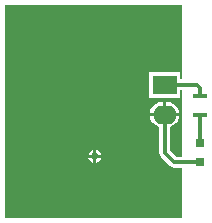
<source format=gbl>
G04 Layer_Physical_Order=2*
G04 Layer_Color=16711680*
%FSLAX25Y25*%
%MOIN*%
G70*
G01*
G75*
%ADD10R,0.02953X0.03150*%
%ADD11R,0.04921X0.01575*%
%ADD12C,0.01181*%
%ADD13R,0.07874X0.06299*%
%ADD14O,0.07874X0.06299*%
%ADD15C,0.02362*%
G36*
X62992Y50113D02*
X62205D01*
Y52638D01*
X51968D01*
Y43976D01*
X62205D01*
Y46501D01*
X62992D01*
Y24247D01*
X60984D01*
X58893Y26339D01*
Y34256D01*
X58957Y34264D01*
X59967Y34682D01*
X60834Y35348D01*
X61499Y36214D01*
X61917Y37224D01*
X61994Y37807D01*
X52180D01*
X52256Y37224D01*
X52675Y36214D01*
X53340Y35348D01*
X54207Y34682D01*
X55216Y34264D01*
X55280Y34256D01*
Y25591D01*
X55418Y24899D01*
X55809Y24313D01*
X58959Y21164D01*
X59545Y20772D01*
X60236Y20635D01*
X62992D01*
Y3937D01*
X3937D01*
Y74803D01*
X62992D01*
Y50113D01*
D02*
G37*
%LPC*%
G36*
X33358Y26534D02*
X33007Y26464D01*
X32286Y25982D01*
X31804Y25260D01*
X31734Y24909D01*
X33358D01*
Y26534D01*
D02*
G37*
G36*
X35983Y23910D02*
X34358D01*
Y22285D01*
X34709Y22355D01*
X35431Y22837D01*
X35913Y23558D01*
X35983Y23910D01*
D02*
G37*
G36*
X33358D02*
X31734D01*
X31804Y23558D01*
X32286Y22837D01*
X33007Y22355D01*
X33358Y22285D01*
Y23910D01*
D02*
G37*
G36*
X57874Y42492D02*
X57587D01*
Y38807D01*
X61994D01*
X61917Y39390D01*
X61499Y40400D01*
X60834Y41267D01*
X59967Y41932D01*
X58957Y42350D01*
X57874Y42492D01*
D02*
G37*
G36*
X56587D02*
X56299D01*
X55216Y42350D01*
X54207Y41932D01*
X53340Y41267D01*
X52675Y40400D01*
X52256Y39390D01*
X52180Y38807D01*
X56587D01*
Y42492D01*
D02*
G37*
G36*
X34358Y26534D02*
Y24909D01*
X35983D01*
X35913Y25260D01*
X35431Y25982D01*
X34709Y26464D01*
X34358Y26534D01*
D02*
G37*
%LPD*%
D10*
X68898Y28740D02*
D03*
Y22441D02*
D03*
D11*
Y38189D02*
D03*
Y44488D02*
D03*
D12*
X57087Y48307D02*
X67835D01*
X68898Y47244D01*
Y44488D02*
Y47244D01*
X57087Y25591D02*
Y38307D01*
X60236Y22441D02*
X68898D01*
X57087Y25591D02*
X60236Y22441D01*
X68898Y28740D02*
Y38189D01*
D13*
X57087Y48307D02*
D03*
D14*
Y38307D02*
D03*
D15*
X33858Y24409D02*
D03*
M02*

</source>
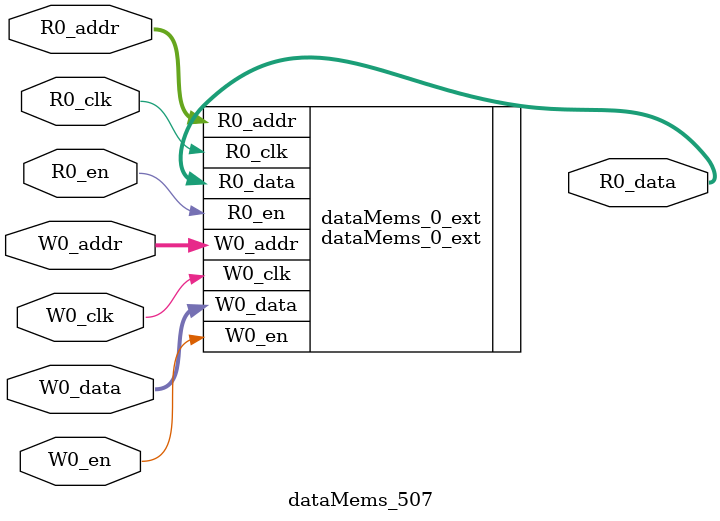
<source format=sv>
`ifndef RANDOMIZE
  `ifdef RANDOMIZE_REG_INIT
    `define RANDOMIZE
  `endif // RANDOMIZE_REG_INIT
`endif // not def RANDOMIZE
`ifndef RANDOMIZE
  `ifdef RANDOMIZE_MEM_INIT
    `define RANDOMIZE
  `endif // RANDOMIZE_MEM_INIT
`endif // not def RANDOMIZE

`ifndef RANDOM
  `define RANDOM $random
`endif // not def RANDOM

// Users can define 'PRINTF_COND' to add an extra gate to prints.
`ifndef PRINTF_COND_
  `ifdef PRINTF_COND
    `define PRINTF_COND_ (`PRINTF_COND)
  `else  // PRINTF_COND
    `define PRINTF_COND_ 1
  `endif // PRINTF_COND
`endif // not def PRINTF_COND_

// Users can define 'ASSERT_VERBOSE_COND' to add an extra gate to assert error printing.
`ifndef ASSERT_VERBOSE_COND_
  `ifdef ASSERT_VERBOSE_COND
    `define ASSERT_VERBOSE_COND_ (`ASSERT_VERBOSE_COND)
  `else  // ASSERT_VERBOSE_COND
    `define ASSERT_VERBOSE_COND_ 1
  `endif // ASSERT_VERBOSE_COND
`endif // not def ASSERT_VERBOSE_COND_

// Users can define 'STOP_COND' to add an extra gate to stop conditions.
`ifndef STOP_COND_
  `ifdef STOP_COND
    `define STOP_COND_ (`STOP_COND)
  `else  // STOP_COND
    `define STOP_COND_ 1
  `endif // STOP_COND
`endif // not def STOP_COND_

// Users can define INIT_RANDOM as general code that gets injected into the
// initializer block for modules with registers.
`ifndef INIT_RANDOM
  `define INIT_RANDOM
`endif // not def INIT_RANDOM

// If using random initialization, you can also define RANDOMIZE_DELAY to
// customize the delay used, otherwise 0.002 is used.
`ifndef RANDOMIZE_DELAY
  `define RANDOMIZE_DELAY 0.002
`endif // not def RANDOMIZE_DELAY

// Define INIT_RANDOM_PROLOG_ for use in our modules below.
`ifndef INIT_RANDOM_PROLOG_
  `ifdef RANDOMIZE
    `ifdef VERILATOR
      `define INIT_RANDOM_PROLOG_ `INIT_RANDOM
    `else  // VERILATOR
      `define INIT_RANDOM_PROLOG_ `INIT_RANDOM #`RANDOMIZE_DELAY begin end
    `endif // VERILATOR
  `else  // RANDOMIZE
    `define INIT_RANDOM_PROLOG_
  `endif // RANDOMIZE
`endif // not def INIT_RANDOM_PROLOG_

// Include register initializers in init blocks unless synthesis is set
`ifndef SYNTHESIS
  `ifndef ENABLE_INITIAL_REG_
    `define ENABLE_INITIAL_REG_
  `endif // not def ENABLE_INITIAL_REG_
`endif // not def SYNTHESIS

// Include rmemory initializers in init blocks unless synthesis is set
`ifndef SYNTHESIS
  `ifndef ENABLE_INITIAL_MEM_
    `define ENABLE_INITIAL_MEM_
  `endif // not def ENABLE_INITIAL_MEM_
`endif // not def SYNTHESIS

module dataMems_507(	// @[generators/ara/src/main/scala/UnsafeAXI4ToTL.scala:365:62]
  input  [4:0]  R0_addr,
  input         R0_en,
  input         R0_clk,
  output [66:0] R0_data,
  input  [4:0]  W0_addr,
  input         W0_en,
  input         W0_clk,
  input  [66:0] W0_data
);

  dataMems_0_ext dataMems_0_ext (	// @[generators/ara/src/main/scala/UnsafeAXI4ToTL.scala:365:62]
    .R0_addr (R0_addr),
    .R0_en   (R0_en),
    .R0_clk  (R0_clk),
    .R0_data (R0_data),
    .W0_addr (W0_addr),
    .W0_en   (W0_en),
    .W0_clk  (W0_clk),
    .W0_data (W0_data)
  );
endmodule


</source>
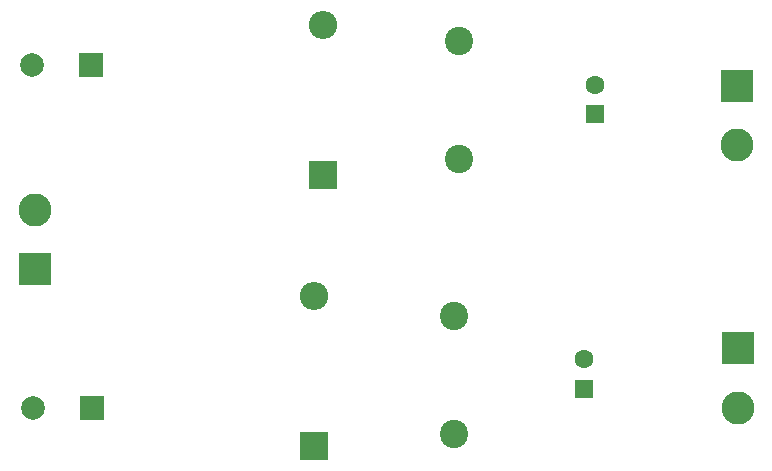
<source format=gbr>
%TF.GenerationSoftware,KiCad,Pcbnew,8.0.7*%
%TF.CreationDate,2024-12-31T18:49:18-05:00*%
%TF.ProjectId,12V-5V-3V3-BuckConverter,3132562d-3556-42d3-9356-332d4275636b,rev?*%
%TF.SameCoordinates,Original*%
%TF.FileFunction,Copper,L2,Bot*%
%TF.FilePolarity,Positive*%
%FSLAX46Y46*%
G04 Gerber Fmt 4.6, Leading zero omitted, Abs format (unit mm)*
G04 Created by KiCad (PCBNEW 8.0.7) date 2024-12-31 18:49:18*
%MOMM*%
%LPD*%
G01*
G04 APERTURE LIST*
%TA.AperFunction,ComponentPad*%
%ADD10C,2.400000*%
%TD*%
%TA.AperFunction,ComponentPad*%
%ADD11C,2.800000*%
%TD*%
%TA.AperFunction,ComponentPad*%
%ADD12R,2.800000X2.800000*%
%TD*%
%TA.AperFunction,ComponentPad*%
%ADD13O,2.400000X2.400000*%
%TD*%
%TA.AperFunction,ComponentPad*%
%ADD14R,2.400000X2.400000*%
%TD*%
%TA.AperFunction,ComponentPad*%
%ADD15R,1.600000X1.600000*%
%TD*%
%TA.AperFunction,ComponentPad*%
%ADD16C,1.600000*%
%TD*%
%TA.AperFunction,ComponentPad*%
%ADD17R,2.000000X2.000000*%
%TD*%
%TA.AperFunction,ComponentPad*%
%ADD18C,2.000000*%
%TD*%
G04 APERTURE END LIST*
D10*
%TO.P,L2,1,1*%
%TO.N,Net-(J2-Pin_2)*%
X190400000Y-76000000D03*
%TO.P,L2,2,2*%
%TO.N,Net-(D2-K)*%
X190400000Y-86000000D03*
%TD*%
%TO.P,L1,1,1*%
%TO.N,Net-(J3-Pin_2)*%
X190000000Y-99250000D03*
%TO.P,L1,2,2*%
%TO.N,Net-(D1-K)*%
X190000000Y-109250000D03*
%TD*%
D11*
%TO.P,J3,2,Pin_2*%
%TO.N,Net-(J3-Pin_2)*%
X214000000Y-107000000D03*
D12*
%TO.P,J3,1,Pin_1*%
%TO.N,Earth*%
X214000000Y-102000000D03*
%TD*%
%TO.P,J2,1,Pin_1*%
%TO.N,Earth*%
X213905000Y-79750000D03*
D11*
%TO.P,J2,2,Pin_2*%
%TO.N,Net-(J2-Pin_2)*%
X213905000Y-84750000D03*
%TD*%
%TO.P,J1,2,Pin_2*%
%TO.N,Net-(J1-Pin_2)*%
X154500000Y-90250000D03*
D12*
%TO.P,J1,1,Pin_1*%
%TO.N,Earth*%
X154500000Y-95250000D03*
%TD*%
D13*
%TO.P,D2,2,A*%
%TO.N,Earth*%
X178900000Y-74650000D03*
D14*
%TO.P,D2,1,K*%
%TO.N,Net-(D2-K)*%
X178900000Y-87350000D03*
%TD*%
%TO.P,D1,1,K*%
%TO.N,Net-(D1-K)*%
X178142677Y-110225000D03*
D13*
%TO.P,D1,2,A*%
%TO.N,Earth*%
X178142677Y-97525000D03*
%TD*%
D15*
%TO.P,C4,1*%
%TO.N,Net-(J2-Pin_2)*%
X201900000Y-82182380D03*
D16*
%TO.P,C4,2*%
%TO.N,Earth*%
X201900000Y-79682380D03*
%TD*%
%TO.P,C3,2*%
%TO.N,Earth*%
X201000000Y-102932380D03*
D15*
%TO.P,C3,1*%
%TO.N,Net-(J3-Pin_2)*%
X201000000Y-105432380D03*
%TD*%
D17*
%TO.P,C2,1*%
%TO.N,Net-(J1-Pin_2)*%
X159267677Y-78000000D03*
D18*
%TO.P,C2,2*%
%TO.N,Earth*%
X154267677Y-78000000D03*
%TD*%
%TO.P,C1,2*%
%TO.N,Earth*%
X154367677Y-107000000D03*
D17*
%TO.P,C1,1*%
%TO.N,Net-(J1-Pin_2)*%
X159367677Y-107000000D03*
%TD*%
M02*

</source>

TASK GOAL - Reply with the number of lines in the data above that contain "format", and with nothing else.

WRITTEN ANSWER - 4